EXERCISE
Below are the entries; count how many lines contain the word "CIRCLE" and reply with that number alone.

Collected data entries
"""

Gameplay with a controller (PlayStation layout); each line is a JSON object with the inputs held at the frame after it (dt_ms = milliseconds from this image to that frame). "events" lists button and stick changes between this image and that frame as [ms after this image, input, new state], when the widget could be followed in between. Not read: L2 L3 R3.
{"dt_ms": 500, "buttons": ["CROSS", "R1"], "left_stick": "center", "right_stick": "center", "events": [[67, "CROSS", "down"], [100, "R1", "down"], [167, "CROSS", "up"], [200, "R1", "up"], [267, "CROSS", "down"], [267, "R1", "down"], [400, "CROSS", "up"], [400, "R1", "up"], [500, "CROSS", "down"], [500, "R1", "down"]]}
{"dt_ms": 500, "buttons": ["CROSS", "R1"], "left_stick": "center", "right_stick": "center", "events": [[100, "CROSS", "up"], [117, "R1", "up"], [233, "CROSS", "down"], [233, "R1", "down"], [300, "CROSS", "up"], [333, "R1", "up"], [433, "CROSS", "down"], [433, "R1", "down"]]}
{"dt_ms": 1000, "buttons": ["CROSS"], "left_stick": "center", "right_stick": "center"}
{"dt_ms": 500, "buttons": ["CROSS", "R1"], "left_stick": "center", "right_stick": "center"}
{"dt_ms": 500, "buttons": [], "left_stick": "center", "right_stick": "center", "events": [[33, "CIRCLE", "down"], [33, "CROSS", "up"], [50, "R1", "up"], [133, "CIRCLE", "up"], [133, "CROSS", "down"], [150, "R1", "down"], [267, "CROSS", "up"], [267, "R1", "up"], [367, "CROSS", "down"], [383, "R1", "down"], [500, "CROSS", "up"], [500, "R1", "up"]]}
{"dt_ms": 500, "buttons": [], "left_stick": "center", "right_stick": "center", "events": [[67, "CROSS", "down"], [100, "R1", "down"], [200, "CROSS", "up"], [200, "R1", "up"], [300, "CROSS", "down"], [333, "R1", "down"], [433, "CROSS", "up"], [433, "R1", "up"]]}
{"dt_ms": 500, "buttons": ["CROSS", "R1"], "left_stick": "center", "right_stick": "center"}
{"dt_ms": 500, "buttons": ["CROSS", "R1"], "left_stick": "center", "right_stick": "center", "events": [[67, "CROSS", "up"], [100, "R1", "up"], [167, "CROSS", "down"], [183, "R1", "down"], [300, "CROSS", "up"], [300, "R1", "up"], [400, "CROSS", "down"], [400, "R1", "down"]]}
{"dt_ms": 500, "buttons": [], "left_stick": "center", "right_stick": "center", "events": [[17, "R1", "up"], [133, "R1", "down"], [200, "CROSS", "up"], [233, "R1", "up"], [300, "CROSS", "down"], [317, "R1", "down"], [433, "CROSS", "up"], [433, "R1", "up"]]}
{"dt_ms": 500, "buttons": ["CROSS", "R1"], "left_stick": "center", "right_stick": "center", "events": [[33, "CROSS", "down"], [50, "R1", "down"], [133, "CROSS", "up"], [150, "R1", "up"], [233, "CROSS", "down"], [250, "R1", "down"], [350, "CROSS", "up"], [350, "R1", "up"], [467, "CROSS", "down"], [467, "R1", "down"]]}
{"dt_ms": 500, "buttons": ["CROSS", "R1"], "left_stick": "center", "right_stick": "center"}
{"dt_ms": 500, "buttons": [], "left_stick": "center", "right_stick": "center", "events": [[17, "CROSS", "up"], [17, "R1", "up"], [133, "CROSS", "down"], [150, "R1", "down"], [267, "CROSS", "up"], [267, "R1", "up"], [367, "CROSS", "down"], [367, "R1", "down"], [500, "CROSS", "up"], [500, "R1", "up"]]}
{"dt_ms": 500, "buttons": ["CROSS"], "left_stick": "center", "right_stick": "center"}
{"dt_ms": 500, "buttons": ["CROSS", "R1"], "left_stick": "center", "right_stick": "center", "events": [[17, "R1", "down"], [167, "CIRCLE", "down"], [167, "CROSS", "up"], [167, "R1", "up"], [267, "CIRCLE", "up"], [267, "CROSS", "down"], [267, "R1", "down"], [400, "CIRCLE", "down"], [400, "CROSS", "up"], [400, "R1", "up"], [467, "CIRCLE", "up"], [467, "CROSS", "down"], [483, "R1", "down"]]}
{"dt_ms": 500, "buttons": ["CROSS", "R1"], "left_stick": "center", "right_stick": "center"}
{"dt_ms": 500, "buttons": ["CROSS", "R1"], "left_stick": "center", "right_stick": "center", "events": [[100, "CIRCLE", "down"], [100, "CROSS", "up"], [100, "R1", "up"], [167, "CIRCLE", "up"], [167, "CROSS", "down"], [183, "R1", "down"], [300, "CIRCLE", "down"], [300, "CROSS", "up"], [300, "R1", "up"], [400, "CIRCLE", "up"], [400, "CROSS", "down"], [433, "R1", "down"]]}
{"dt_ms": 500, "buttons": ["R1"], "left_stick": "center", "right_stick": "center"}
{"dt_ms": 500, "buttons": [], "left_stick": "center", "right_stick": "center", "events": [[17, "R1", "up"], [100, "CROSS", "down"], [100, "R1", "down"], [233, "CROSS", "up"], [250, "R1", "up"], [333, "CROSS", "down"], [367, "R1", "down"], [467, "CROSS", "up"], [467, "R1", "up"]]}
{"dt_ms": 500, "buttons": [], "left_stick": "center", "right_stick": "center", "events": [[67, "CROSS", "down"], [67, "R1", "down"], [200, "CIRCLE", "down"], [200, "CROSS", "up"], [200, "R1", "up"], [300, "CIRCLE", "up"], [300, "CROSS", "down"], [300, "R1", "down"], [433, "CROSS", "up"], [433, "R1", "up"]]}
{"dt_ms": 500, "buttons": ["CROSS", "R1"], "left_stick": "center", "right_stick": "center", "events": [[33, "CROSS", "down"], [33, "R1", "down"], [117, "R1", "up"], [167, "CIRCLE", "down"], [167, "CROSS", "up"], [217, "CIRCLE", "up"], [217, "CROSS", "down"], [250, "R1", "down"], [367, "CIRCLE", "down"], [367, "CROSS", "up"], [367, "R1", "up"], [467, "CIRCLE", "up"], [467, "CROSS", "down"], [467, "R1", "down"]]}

"""

EXPECTED ANSWER
5